Immediately after this moving, well-acted and well-written speech, Callie slept with a man, and Erica was fired. But it was a beautiful speech!
WORST LESBIAN/BI MOMENT ON SCRIPTED TV (AMERICAN)
The edited lesbian sex scene on House M.D. 10/21/08 (Fox)
In the week prior to the airing of the episode "Lucky Thirteen" in November, Fox let viewers watch "the first two minutes of the show" on its official House M.D. website — a clip which showed the series’s bisexual doctor Thirteen (Olivia Wilde) in a sex scene with another woman (the first time Thirteen had ever had a romantic encounter with a woman on the show). The Fox marketing department also sent a shorter version of this same clip around to various entertainment outlets online in advance, hoping we would use it to promote the episode — and we did (along with a lot of mainstream entertainment sites), because it was a rare example of a realistic and well-written/acted lesbian sex scene on a broadcast TV show. And because, let’s face it, Olivia Wilde is hot.
Record numbers of viewers — gay and straight — tuned in to watch the episode when it finally aired on Fox, only to discover that most of the sex scene had been cut out of the actual episode (and some affiliates refused to air the episode at all).
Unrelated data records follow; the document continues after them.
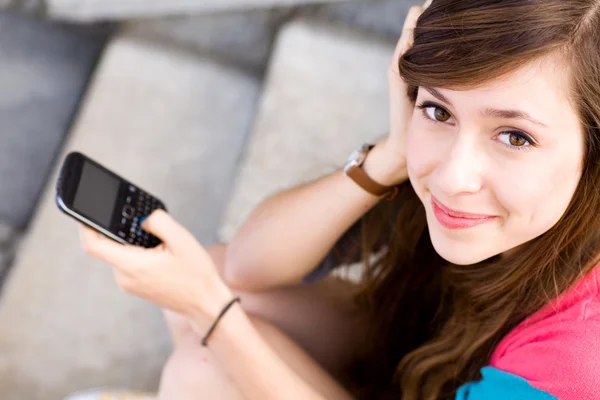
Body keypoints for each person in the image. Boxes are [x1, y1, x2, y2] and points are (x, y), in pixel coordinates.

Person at [71, 0, 600, 398]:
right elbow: (247, 267)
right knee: (219, 281)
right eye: (439, 110)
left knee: (203, 363)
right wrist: (391, 156)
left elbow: (219, 299)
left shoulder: (577, 360)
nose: (453, 177)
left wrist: (210, 311)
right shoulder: (437, 166)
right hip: (437, 360)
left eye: (515, 137)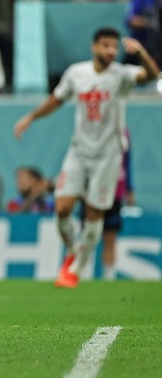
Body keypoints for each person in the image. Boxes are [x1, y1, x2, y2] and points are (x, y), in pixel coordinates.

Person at [13, 27, 159, 288]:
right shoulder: (76, 74)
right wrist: (30, 118)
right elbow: (56, 100)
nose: (110, 51)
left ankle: (77, 267)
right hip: (79, 151)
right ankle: (74, 250)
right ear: (94, 47)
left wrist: (143, 54)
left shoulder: (122, 76)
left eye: (114, 46)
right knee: (62, 208)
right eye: (105, 46)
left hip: (108, 155)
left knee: (94, 214)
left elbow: (152, 74)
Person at [79, 130, 134, 281]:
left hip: (114, 189)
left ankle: (109, 277)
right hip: (91, 190)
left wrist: (129, 187)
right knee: (87, 235)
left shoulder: (122, 132)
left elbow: (127, 161)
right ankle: (82, 273)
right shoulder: (88, 128)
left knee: (110, 236)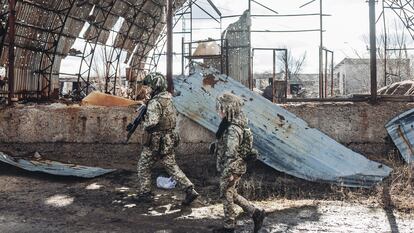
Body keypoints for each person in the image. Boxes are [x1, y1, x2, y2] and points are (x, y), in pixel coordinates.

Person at [135, 72, 199, 205]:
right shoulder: (169, 97)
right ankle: (189, 189)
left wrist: (144, 121)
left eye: (150, 87)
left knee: (143, 166)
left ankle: (145, 193)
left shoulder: (155, 102)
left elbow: (152, 122)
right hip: (168, 138)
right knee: (172, 166)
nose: (148, 89)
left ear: (155, 87)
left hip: (155, 141)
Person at [211, 93, 266, 233]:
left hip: (232, 166)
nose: (219, 111)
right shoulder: (228, 124)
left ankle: (229, 226)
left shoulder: (232, 129)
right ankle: (255, 213)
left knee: (226, 194)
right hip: (233, 165)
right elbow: (225, 146)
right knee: (232, 194)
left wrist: (231, 173)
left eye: (221, 108)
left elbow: (231, 152)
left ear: (228, 109)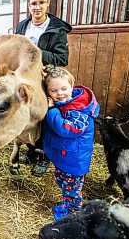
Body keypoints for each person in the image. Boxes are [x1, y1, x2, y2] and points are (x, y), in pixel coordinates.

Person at [15, 0, 72, 177]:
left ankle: (44, 157)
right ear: (28, 5)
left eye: (41, 3)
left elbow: (62, 59)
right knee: (29, 116)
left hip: (46, 80)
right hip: (25, 78)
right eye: (33, 3)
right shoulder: (22, 26)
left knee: (46, 117)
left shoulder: (57, 29)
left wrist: (37, 53)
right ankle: (31, 152)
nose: (36, 7)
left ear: (48, 4)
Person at [41, 65, 99, 220]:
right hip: (65, 156)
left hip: (74, 160)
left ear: (72, 86)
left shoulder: (79, 110)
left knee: (72, 191)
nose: (60, 94)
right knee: (63, 183)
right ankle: (67, 206)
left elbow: (67, 129)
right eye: (54, 91)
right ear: (48, 92)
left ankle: (73, 216)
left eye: (64, 88)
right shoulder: (64, 105)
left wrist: (52, 111)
What Fox billed on their website as "the first two minutes of the show" wasn’t actually the first two minutes of the show, and legions of queer women were left disappointed (it didn’t help that Thirteen’s sexual trysts with women were portrayed as part of a larger pattern of irresponsibility tied to her terminal illness, but that’s a separate and more complicated issue).
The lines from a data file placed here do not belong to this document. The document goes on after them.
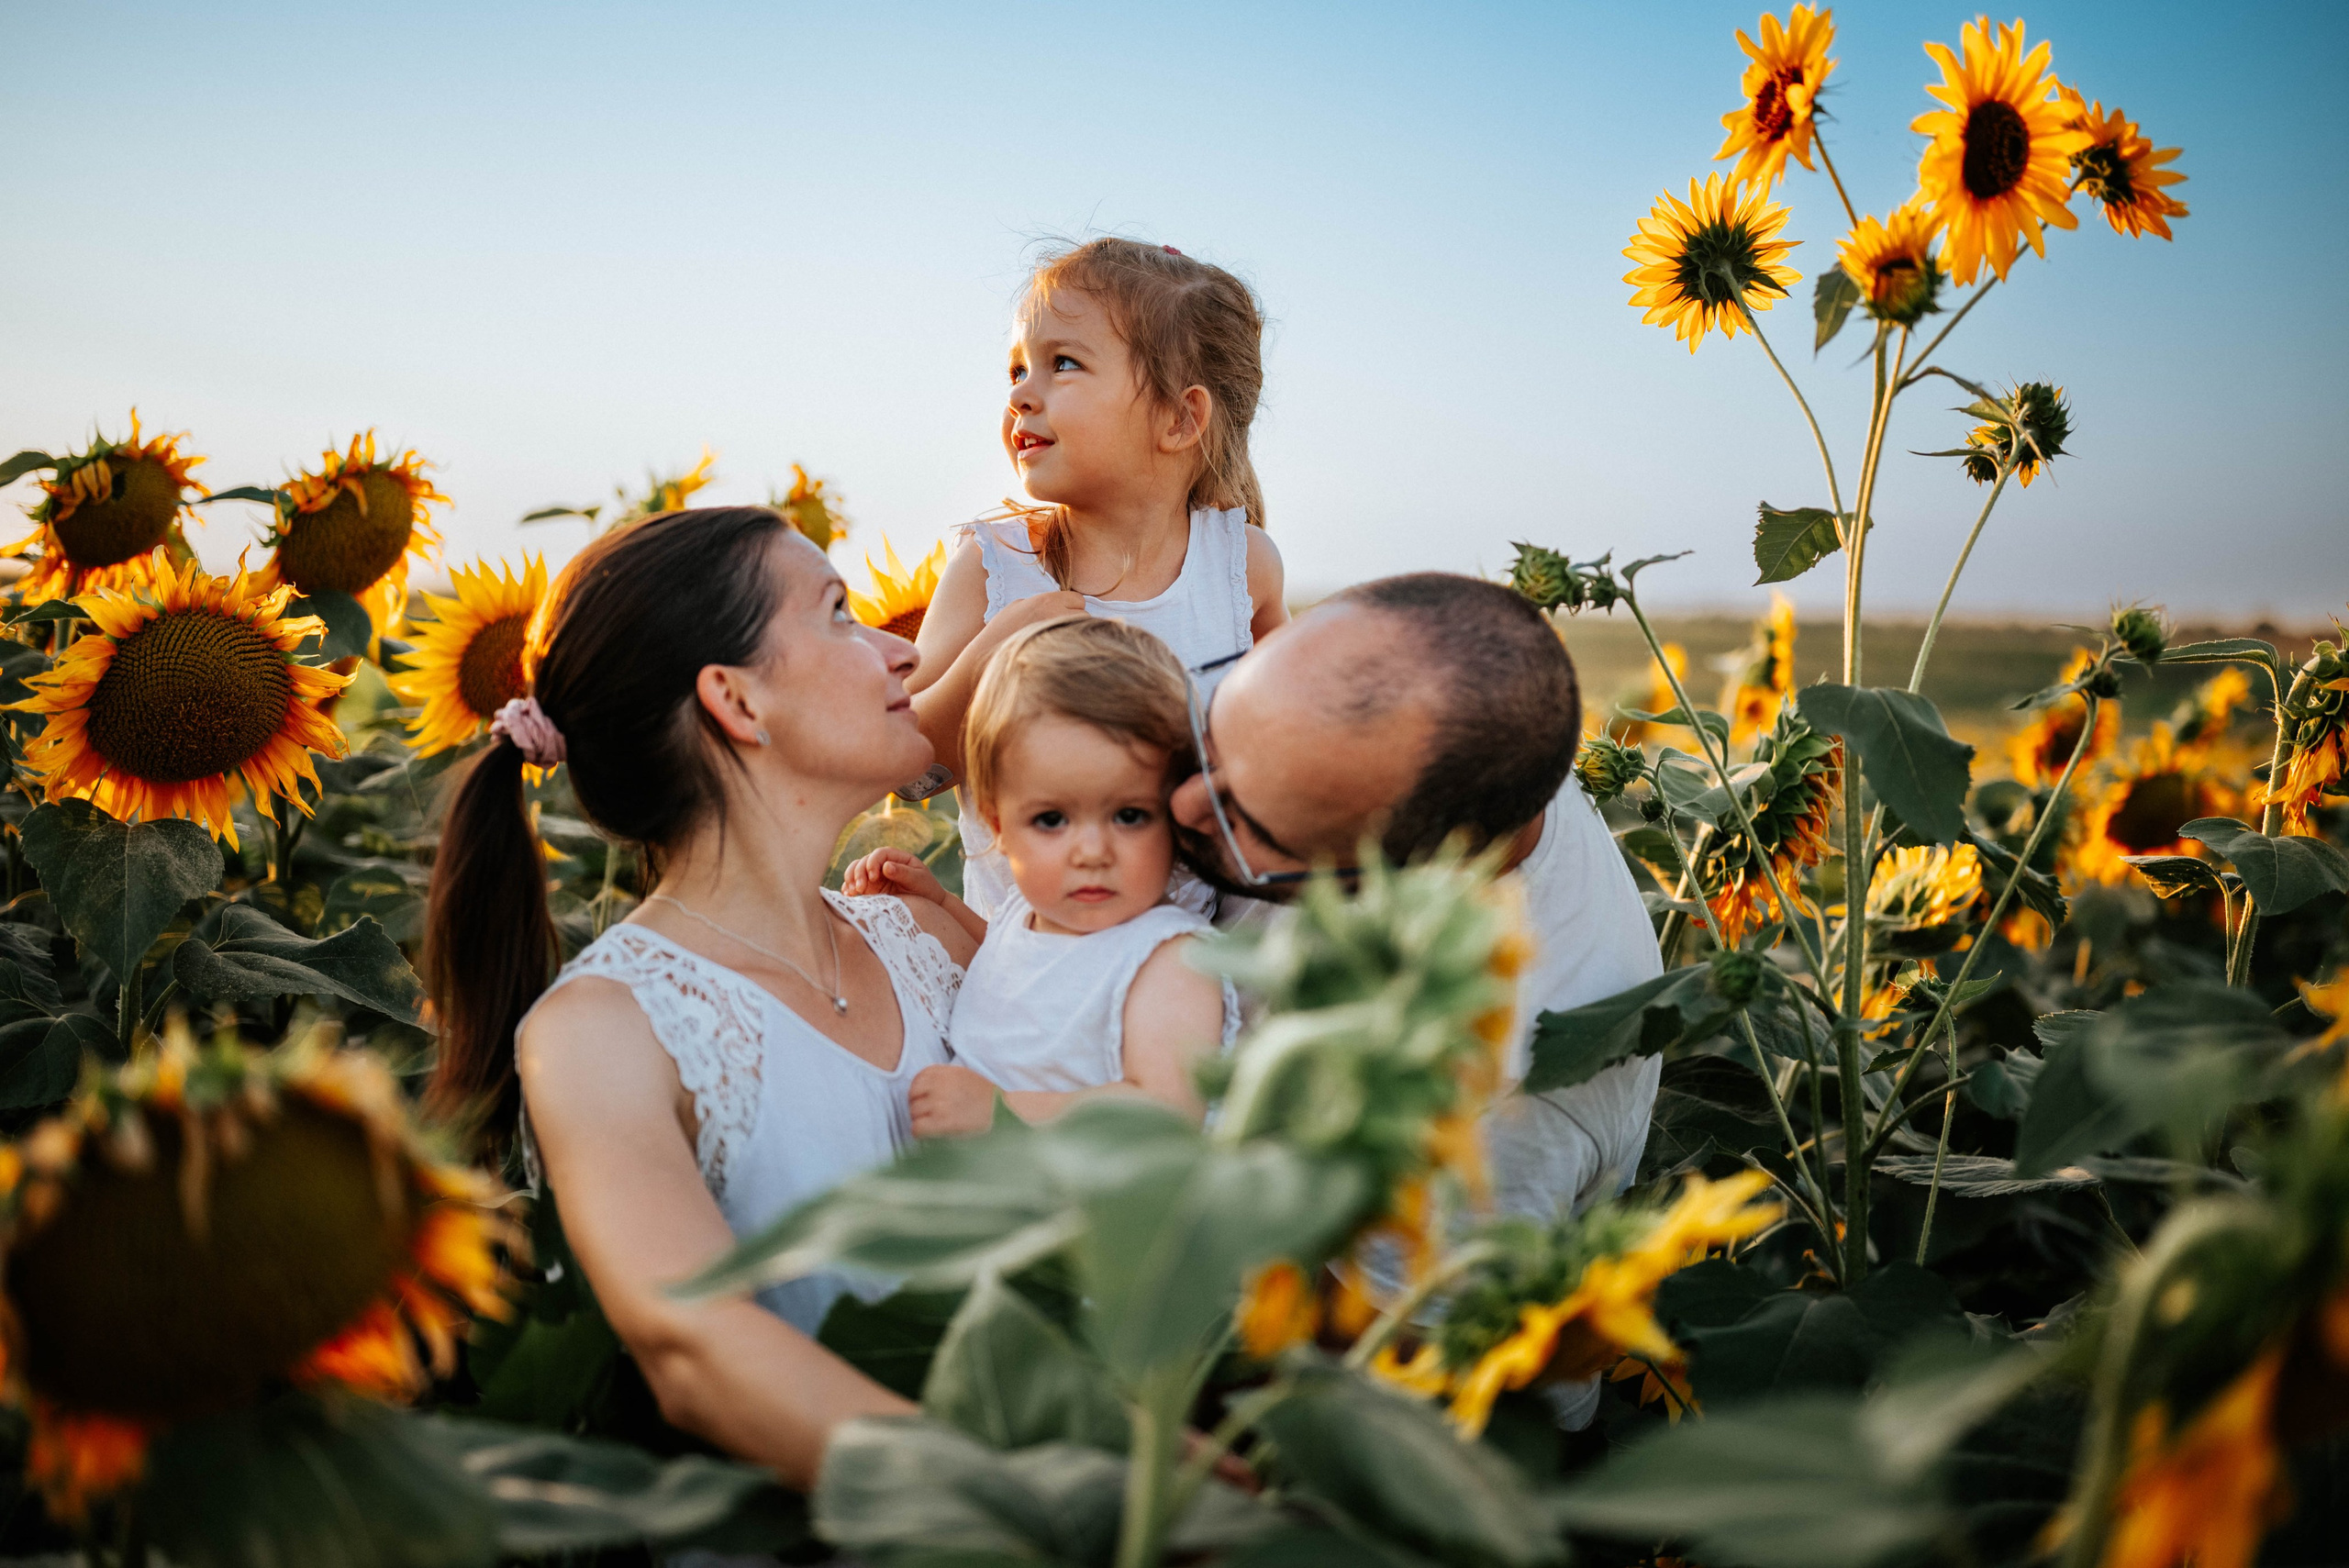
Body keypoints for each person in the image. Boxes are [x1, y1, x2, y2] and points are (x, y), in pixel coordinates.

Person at [424, 506, 979, 1490]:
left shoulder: (928, 940)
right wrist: (1036, 1493)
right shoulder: (605, 1027)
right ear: (735, 699)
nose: (902, 651)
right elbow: (697, 1350)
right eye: (840, 613)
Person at [1169, 573, 1664, 1236]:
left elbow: (1349, 1300)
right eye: (1215, 721)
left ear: (1423, 876)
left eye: (1244, 822)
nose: (1183, 804)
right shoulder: (1453, 703)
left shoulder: (1496, 1106)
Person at [906, 238, 1290, 920]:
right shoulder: (994, 570)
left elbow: (1290, 741)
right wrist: (987, 660)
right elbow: (908, 772)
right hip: (1028, 957)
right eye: (1017, 369)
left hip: (1200, 950)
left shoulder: (1240, 566)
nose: (1020, 394)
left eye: (1062, 363)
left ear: (1179, 418)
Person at [844, 617, 1235, 1132]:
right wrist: (939, 903)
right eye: (1052, 820)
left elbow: (1167, 1111)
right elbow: (1014, 970)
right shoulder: (1027, 913)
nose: (1091, 853)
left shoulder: (1171, 958)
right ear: (999, 826)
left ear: (1177, 817)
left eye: (1129, 815)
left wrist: (1003, 1110)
Although plenty of lesbian/bi storylines coincidentally popped up during November sweeps, Fox took the classic Sweeps lesbian-bait tactic to a new low with outright deception. From a network that’s made an art out of exploiting lesbianism for ratings, that’s no small feat!
BEST VERY SPECIAL LESBIAN EPISODE (AMERICAN)
In the third-season finale of the ABC Family teen drama, openly gay minister’s daughter Stacy (Sharon Pierre-Louis) attends the prom with a boy, but finally gets up the nerve to ask the girl she likes to dance, she says yes, and their storyline ends happily. This storyline included one of the few black lesbian couples on TV in the last few years, teen or adult, and was refreshingly free of coming-out angst — all the drama was of the "does she like me or not" variety that all teens go through.